Son nom était un programme et ce programme n’est plus loin de se réaliser. Le groupe jihadiste qui vient de prendre le contrôle, avant-hier, de la deuxième ville d’Irak, Mossoul, qui étend maintenant son emprise sur tout le nord de l’Irak sunnite et pourrait bientôt priver Bagdad d’électricité s’appelle l’Etat islamique en Irak et au Levant .

Ce mot de « Levant » désigne là la Syrie en guerre où ce groupe qui avait scissionné d’al Qaëda il y a à peine plus d’un an est rapidement devenu une incontournable force. L’Etat islamique contrôle aujourd’hui toute une partie de la Syrie et notamment les régions frontalières de l’Irak. Avec la prise de Mossoul, c’est son objectif déclaré qui prend ainsi forme, la constitution d’un Etat ou, du moins, d’un territoire de fait englobant, par-dessus la frontière, des morceaux entiers de l’Irak et de la Syrie.
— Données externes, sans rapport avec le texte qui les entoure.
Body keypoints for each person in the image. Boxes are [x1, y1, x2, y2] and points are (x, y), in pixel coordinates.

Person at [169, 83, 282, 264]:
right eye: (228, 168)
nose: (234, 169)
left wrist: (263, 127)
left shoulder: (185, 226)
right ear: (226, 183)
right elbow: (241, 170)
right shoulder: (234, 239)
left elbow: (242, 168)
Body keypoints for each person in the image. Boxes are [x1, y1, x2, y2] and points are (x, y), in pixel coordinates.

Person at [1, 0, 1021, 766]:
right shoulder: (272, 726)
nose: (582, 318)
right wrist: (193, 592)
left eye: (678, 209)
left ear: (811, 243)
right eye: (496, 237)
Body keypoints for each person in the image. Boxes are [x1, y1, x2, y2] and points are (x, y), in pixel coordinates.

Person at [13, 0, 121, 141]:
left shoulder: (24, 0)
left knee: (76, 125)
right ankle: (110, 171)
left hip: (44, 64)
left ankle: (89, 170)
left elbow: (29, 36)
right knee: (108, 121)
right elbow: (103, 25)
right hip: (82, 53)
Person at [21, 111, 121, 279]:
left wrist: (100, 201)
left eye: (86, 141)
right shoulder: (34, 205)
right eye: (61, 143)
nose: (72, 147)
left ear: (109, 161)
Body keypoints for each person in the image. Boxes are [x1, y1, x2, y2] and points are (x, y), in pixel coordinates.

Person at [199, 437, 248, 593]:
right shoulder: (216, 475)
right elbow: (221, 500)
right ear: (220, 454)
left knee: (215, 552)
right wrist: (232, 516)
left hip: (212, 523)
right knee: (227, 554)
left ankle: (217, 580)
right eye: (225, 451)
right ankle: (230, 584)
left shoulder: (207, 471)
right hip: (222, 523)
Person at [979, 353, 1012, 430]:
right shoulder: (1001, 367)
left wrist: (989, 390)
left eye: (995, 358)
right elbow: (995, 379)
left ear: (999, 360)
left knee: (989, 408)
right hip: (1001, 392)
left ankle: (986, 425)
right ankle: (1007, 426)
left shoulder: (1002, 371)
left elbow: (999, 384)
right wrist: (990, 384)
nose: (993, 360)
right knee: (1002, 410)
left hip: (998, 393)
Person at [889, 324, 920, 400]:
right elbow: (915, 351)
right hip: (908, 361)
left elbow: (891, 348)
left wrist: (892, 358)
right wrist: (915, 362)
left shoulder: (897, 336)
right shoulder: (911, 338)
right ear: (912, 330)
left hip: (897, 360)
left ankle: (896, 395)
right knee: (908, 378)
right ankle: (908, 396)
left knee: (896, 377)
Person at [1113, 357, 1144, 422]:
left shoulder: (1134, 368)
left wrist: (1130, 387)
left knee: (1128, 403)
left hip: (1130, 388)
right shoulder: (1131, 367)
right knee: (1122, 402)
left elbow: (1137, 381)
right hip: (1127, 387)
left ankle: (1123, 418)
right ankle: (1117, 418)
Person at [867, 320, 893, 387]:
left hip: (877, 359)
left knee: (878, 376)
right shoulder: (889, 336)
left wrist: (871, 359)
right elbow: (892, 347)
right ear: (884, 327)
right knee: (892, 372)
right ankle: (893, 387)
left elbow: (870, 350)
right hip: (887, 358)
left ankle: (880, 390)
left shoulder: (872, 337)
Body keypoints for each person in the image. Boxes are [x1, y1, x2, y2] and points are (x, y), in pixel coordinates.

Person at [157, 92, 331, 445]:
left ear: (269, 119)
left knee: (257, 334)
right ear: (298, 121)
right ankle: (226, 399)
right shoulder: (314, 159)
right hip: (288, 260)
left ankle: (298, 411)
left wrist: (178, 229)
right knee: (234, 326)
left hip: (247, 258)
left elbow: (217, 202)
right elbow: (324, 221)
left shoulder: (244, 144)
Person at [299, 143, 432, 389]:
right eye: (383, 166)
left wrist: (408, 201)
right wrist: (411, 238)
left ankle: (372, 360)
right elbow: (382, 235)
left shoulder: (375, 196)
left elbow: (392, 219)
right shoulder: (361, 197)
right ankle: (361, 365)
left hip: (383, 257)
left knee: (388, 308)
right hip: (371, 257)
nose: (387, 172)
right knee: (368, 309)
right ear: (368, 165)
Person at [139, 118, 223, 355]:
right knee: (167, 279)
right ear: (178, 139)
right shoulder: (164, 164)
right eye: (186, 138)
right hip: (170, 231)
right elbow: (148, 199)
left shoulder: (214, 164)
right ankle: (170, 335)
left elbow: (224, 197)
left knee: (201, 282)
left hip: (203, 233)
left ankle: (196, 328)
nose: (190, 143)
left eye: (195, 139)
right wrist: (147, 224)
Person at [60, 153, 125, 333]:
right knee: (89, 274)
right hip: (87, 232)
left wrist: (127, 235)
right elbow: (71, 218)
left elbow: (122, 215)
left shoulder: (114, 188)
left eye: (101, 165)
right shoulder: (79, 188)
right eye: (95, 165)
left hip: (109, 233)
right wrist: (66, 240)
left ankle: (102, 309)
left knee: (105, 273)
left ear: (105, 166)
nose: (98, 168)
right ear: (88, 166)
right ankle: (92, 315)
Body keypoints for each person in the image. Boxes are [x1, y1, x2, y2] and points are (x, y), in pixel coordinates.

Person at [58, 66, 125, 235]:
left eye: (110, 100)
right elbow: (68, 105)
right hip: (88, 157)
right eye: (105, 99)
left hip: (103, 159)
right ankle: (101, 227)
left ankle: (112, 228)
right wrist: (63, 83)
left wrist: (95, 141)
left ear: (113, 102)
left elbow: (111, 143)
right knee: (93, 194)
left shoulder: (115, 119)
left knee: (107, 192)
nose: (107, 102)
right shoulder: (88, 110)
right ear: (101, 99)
C’est la carte du Proche-Orient qui se redessine. Ce sont les frontières établies par les empires britannique et français aux lendemains de la Première guerre mondiale, des frontières profondément artificielles, qui sont gravement ébranlées et, pour comprendre cette situation, il faut remonter aux deux événements fondamentaux que sont l’invasion de l’Irak par les Etats-Unis en 2003 et les printemps arabes de 2011.

Lorsque leurs troupes pénètrent à Bagdad, les Etats-Unis écartent systématiquement la minorité sunnite de toute responsabilité au motif que Saddam Hussein en était issu et que c’était sur elle qu’il s’appuyait, contre la majorité chiite et la minorité kurde. Les sunnites sont en particulier chassés de l’armée dans ce qui restera un summum du crétinisme politique car ces soldats et officiers désormais au chômage vont naturellement retourner leurs armes et leur savoir-faire contre les Américains et les chiites. C’est pour cette raison que l’Irak a plongé dans le chaos, dans une guerre civile entre les branches chiite et sunnite de l’islam qui n’a jamais cessé depuis et qui redouble aujourd’hui car l’actuel Premier ministre chiite ne fait rien, et bien au contraire, pour l’apaiser.

Dès les premières années de l’intervention américaine, cela aura de grandes répercussions en Syrie où des dizaines de milliers de sunnites irakiens trouvent refuge, dans une Syrie majoritairement sunnite comme eux mais dont les dirigeants, le clan de Bachar al-Assad, sont des alaouites, une branche du chiisme. Quand éclatent les révolutions arabes et que les sunnites de Syrie, quelques 60% de la population, descendent dans les rues pour exiger la démocratie, les sunnites irakiens se sentent donc naturellement solidaires de leur lutte.

Tout comme l’Iran chiite soutient le pouvoir chiite à Damas, les sunnites irakiens soutiennent les sunnites syriens et dans la mesure où les Démocraties ne font rien pour contraindre Bachar al-Assad à un compromis, ce sont ces sunnites irakiens, radicalisés, fanatisés par leur guerre contre les chiites de leur pays, qui prennent le dessus dans l’insurrection syrienne et marginalisent les laïcs.

Politiquement parlant, c’est l’aveuglement des Démocraties qui a fait de l’Etat islamique la force qu’il est devenu et dont les succès menacent maintenant de plonger toute la région dans une longue, très longue guerre de religion.